Class ModelShard<T>
Enables model sharding across multiple devices for large model inference.
public class ModelShard<T>
Type Parameters
TThe numeric type used for calculations.
- Inheritance
-
ModelShard<T>
- Inherited Members
Remarks
Model sharding (also known as model parallelism or pipeline parallelism) splits a large model across multiple devices (GPUs/CPUs) when it's too large to fit on a single device.
For Beginners: Large AI models like Stable Diffusion XL may not fit in a single GPU.
Model sharding solves this by:
- Splitting the model layers across devices
- Running each device's layers in sequence
- Passing intermediate results between devices
Example: UNet with 24 layers on 4 GPUs:
- GPU 0: Layers 1-6
- GPU 1: Layers 7-12
- GPU 2: Layers 13-18
- GPU 3: Layers 19-24
Data flows: Input -> GPU0 -> GPU1 -> GPU2 -> GPU3 -> Output
Usage:
var shard = new ModelShard<float>(layers, numDevices: 4);
var output = shard.Forward(input);
Constructors
ModelShard(IEnumerable<ILayer<T>>, int, ShardingConfig?)
Initializes model sharding across specified number of devices.
public ModelShard(IEnumerable<ILayer<T>> layers, int numDevices, ShardingConfig? config = null)
Parameters
layersIEnumerable<ILayer<T>>Layers to shard.

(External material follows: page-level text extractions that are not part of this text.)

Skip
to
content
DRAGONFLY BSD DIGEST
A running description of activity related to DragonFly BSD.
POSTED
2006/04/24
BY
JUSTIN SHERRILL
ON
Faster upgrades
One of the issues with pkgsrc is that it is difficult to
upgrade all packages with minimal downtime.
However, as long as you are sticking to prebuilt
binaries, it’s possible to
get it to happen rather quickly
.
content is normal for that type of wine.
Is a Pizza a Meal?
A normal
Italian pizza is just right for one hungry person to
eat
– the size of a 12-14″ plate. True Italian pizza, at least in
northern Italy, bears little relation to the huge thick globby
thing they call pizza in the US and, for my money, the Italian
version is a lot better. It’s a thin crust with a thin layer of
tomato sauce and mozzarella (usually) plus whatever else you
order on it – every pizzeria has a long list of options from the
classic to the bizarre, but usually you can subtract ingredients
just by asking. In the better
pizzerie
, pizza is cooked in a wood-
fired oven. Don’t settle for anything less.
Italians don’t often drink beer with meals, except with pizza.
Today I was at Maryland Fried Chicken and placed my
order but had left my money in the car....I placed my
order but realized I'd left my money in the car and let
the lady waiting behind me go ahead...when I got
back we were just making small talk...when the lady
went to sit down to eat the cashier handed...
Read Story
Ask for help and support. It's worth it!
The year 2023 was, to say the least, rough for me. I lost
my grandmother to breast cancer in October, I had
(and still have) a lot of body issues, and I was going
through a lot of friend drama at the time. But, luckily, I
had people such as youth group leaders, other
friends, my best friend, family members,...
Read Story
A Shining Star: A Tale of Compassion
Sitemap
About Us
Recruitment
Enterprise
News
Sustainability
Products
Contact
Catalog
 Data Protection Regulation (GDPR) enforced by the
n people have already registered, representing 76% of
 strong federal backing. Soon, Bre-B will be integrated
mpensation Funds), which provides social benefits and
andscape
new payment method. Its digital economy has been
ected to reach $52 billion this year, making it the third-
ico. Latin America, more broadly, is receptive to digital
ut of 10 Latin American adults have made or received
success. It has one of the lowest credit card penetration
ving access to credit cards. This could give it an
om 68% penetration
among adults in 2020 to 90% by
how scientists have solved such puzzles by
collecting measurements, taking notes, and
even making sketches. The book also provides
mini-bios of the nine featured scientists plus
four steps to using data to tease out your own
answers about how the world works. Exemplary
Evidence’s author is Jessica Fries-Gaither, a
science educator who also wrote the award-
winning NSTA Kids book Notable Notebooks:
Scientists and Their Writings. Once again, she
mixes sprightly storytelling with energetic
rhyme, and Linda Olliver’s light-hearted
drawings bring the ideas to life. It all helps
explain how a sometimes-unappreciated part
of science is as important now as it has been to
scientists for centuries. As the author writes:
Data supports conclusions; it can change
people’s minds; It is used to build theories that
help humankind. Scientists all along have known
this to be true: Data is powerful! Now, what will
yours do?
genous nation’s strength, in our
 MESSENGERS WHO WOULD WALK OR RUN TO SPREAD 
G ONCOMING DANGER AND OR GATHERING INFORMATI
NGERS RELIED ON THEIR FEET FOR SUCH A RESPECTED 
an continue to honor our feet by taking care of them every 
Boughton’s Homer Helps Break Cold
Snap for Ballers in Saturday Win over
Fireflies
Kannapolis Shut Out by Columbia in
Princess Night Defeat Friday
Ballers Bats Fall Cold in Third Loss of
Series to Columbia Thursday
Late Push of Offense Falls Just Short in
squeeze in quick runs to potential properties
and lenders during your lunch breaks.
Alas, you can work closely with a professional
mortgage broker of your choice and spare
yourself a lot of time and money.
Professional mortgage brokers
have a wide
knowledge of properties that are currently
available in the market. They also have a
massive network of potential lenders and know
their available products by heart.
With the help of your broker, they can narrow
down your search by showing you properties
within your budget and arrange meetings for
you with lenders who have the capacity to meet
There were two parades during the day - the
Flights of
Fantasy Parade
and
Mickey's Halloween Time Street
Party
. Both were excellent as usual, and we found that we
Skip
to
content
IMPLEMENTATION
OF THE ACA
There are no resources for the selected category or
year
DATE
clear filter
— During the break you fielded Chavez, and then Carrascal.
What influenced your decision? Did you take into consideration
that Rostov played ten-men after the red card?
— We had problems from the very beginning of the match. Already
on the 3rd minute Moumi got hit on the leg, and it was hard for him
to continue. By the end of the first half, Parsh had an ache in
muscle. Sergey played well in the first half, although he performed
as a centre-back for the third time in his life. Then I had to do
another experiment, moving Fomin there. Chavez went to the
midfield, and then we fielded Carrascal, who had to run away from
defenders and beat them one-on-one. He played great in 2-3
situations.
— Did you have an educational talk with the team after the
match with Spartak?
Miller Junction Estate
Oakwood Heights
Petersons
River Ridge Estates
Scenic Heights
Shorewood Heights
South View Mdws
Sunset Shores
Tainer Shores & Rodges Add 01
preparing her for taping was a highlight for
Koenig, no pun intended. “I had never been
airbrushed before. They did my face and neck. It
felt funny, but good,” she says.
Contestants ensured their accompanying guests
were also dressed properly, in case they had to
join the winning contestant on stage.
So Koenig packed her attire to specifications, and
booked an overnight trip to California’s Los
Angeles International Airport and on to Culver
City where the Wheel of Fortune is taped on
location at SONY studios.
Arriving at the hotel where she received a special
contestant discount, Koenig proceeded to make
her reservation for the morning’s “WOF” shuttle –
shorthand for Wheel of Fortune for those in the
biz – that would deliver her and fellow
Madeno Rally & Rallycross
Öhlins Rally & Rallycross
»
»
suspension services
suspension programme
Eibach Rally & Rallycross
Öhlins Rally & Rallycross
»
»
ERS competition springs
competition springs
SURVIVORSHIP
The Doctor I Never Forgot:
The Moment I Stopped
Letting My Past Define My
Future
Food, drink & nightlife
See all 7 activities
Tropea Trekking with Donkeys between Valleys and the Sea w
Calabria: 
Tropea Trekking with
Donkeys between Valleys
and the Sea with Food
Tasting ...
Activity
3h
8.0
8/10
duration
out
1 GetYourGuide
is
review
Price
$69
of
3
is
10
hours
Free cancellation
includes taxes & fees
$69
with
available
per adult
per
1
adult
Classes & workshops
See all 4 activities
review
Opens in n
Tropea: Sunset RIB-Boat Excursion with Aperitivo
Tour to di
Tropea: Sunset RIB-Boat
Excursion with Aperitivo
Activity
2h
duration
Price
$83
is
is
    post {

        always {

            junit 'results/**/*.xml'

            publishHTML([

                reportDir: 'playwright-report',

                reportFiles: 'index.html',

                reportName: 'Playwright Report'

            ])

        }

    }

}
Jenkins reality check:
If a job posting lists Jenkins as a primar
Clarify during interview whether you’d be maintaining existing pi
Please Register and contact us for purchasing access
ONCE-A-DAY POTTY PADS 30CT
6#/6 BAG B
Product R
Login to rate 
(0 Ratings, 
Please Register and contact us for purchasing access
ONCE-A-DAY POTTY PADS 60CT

numDevicesintNumber of devices to use.
configShardingConfigOptional sharding configuration.
Remarks
Layers are distributed evenly by default. Use ShardingConfig for custom distribution based on memory requirements or compute costs.
Properties
Config
Sharding configuration.
public ShardingConfig Config { get; }
Property Value
Methods
Backward(Tensor<T>)
Performs backward pass through all sharded layers.
public Tensor<T> Backward(Tensor<T> outputGradient)
Parameters
outputGradientTensor<T>Gradient from subsequent layer.
Returns
- Tensor<T>
Gradient with respect to input.
Forward(Tensor<T>)
Performs forward pass through all sharded layers.
public Tensor<T> Forward(Tensor<T> input)
Parameters
inputTensor<T>Input tensor.
Returns
- Tensor<T>
Output tensor after all layers.
Remarks
Data flows sequentially through devices. Each device processes its assigned layers before passing results to the next device.
Forward(Tensor<T>, Tensor<T>?)
Performs forward pass with context (for conditional generation).
public Tensor<T> Forward(Tensor<T> input, Tensor<T>? context)
Parameters
inputTensor<T>Input tensor.
contextTensor<T>Context tensor (e.g., timestep, conditioning).
Returns
- Tensor<T>
Output tensor.
GetDeviceLayers(int)
Gets layers assigned to a specific device.
public IReadOnlyList<ILayer<T>> GetDeviceLayers(int device)
Parameters
deviceint
Returns
- IReadOnlyList<ILayer<T>>
GetDeviceMemoryUsage()
Gets memory usage per device.
public IReadOnlyDictionary<int, long> GetDeviceMemoryUsage()
Returns
GetLayerDevice(ILayer<T>)
Gets the device assignment for a layer.
public int GetLayerDevice(ILayer<T> layer)
Parameters
layerILayer<T>
Returns
ToString()
Gets a summary of the sharding distribution.
public override string ToString()
Returns
UpdateParameters(T)
Updates parameters on all devices.
public void UpdateParameters(T learningRate)
Parameters
learningRateTLearning rate for update.